Sharpton insisted the RNC tactic would backfire. "Clearly they should be asked why are you doing this at a time when people are working together, when I have been working with Jews on the Gary Busch [Borough Park shooting] case and the Amadou Diallo case. Clearly they are playing the politics of polarization. What they will do is energize a huge turnout of people who don’t want to see that kind of politics."

Sharpton recalled that the RNC chairman had publicly courted Pat Buchanan, the right-wing Republican who has questioned the Holocaust and wrote of Hitler’s "great courage."

"Nicholson urged Pat Buchanan publicly to stay in the Republican Party, despite his statements about Hitler," said Sharpton. "How does he tell Democrats not to meet with me and have someone openly biased like Pat Buchanan in his party? If all Nicholson could answer Bob Jones with is Al Sharpton, it shows the weakness of their strategy."
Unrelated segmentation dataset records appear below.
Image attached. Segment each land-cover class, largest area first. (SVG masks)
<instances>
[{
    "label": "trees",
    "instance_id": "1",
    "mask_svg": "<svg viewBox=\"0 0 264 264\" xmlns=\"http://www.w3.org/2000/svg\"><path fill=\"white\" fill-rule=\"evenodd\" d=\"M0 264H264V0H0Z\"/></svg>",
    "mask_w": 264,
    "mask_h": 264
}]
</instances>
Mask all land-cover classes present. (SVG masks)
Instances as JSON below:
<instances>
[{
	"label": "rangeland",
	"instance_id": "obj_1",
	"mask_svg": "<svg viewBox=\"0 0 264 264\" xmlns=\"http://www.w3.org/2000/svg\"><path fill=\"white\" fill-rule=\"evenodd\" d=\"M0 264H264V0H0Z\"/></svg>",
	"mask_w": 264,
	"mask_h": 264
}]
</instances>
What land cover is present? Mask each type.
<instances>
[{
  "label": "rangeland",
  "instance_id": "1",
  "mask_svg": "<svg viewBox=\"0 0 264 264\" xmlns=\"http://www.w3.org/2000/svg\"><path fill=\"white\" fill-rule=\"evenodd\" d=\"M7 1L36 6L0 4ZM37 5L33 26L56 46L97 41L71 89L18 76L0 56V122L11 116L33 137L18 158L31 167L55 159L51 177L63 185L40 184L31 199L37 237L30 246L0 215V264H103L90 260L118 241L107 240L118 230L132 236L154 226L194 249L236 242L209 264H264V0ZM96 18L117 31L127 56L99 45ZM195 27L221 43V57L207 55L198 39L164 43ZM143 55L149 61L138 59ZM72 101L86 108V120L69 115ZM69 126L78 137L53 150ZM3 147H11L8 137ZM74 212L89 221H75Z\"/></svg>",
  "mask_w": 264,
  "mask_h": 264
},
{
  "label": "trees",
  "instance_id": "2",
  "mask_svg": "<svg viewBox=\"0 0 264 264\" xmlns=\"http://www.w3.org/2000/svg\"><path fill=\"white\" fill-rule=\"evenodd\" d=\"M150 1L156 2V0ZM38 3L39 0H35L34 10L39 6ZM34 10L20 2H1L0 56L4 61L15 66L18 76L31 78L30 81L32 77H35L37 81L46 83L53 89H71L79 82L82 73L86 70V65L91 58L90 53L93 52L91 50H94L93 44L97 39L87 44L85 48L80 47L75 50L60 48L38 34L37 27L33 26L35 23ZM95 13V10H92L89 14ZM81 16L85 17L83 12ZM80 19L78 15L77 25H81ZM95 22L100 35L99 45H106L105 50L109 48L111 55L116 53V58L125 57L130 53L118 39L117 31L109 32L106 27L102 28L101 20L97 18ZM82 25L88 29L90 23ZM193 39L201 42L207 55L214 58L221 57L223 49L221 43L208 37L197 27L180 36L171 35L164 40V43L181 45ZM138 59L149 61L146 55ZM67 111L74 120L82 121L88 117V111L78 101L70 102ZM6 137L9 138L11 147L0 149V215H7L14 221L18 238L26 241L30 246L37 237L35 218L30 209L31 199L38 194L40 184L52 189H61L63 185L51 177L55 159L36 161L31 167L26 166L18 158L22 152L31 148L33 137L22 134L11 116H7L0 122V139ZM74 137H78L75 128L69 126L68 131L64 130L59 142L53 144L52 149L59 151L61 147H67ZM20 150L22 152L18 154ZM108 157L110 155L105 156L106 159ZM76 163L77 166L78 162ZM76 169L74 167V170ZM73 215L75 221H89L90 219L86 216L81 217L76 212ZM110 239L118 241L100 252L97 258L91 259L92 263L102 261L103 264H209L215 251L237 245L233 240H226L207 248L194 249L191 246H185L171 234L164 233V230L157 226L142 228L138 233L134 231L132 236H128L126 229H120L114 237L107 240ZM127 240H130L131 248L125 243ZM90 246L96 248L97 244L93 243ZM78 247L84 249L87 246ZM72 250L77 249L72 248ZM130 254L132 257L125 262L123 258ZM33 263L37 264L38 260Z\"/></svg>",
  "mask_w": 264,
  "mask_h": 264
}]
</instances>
Sharpton also pointed out that earlier this year Bush had visited a Harlem charter school run by the Rev. Wyatt Tee Walker, co-president of Sharpton’s National Action Network. "Everyone knows he’s associated with me," said Sharpton. "He’s trying to indirectly deal with our forces."

The Sharpton issue has ignited a feud between the Republican Jewish Coalition and its counterpart, the National Jewish Democratic Council. After Brooks blasted Conyers, insisting Sharpton had used the terms "Jew bastards" and "bloodsucking Jews," the NJDC challenged Brooks to substantiate that claim. Although Sharpton has attended rallies in which such language was used, there is no record of his having uttered those words.

"It hurts our community when, in attacking anti-Semitism, you put words in people’s mouths, even someone who is as distasteful as Al Sharpton." said NJDC director Ira Forman.

Brooks replied that the NJDC should "stop apologizing for and defending the indefensible actions of this demagogue; he has enough supporters doing propaganda for him. It’s an embarrassment for a national Jewish organization to volunteer for that job."

Forman said the RJC had coordinated with the RNC "to take the spotlight off George W. Bush" after the bad publicity of the Bob Jones flap.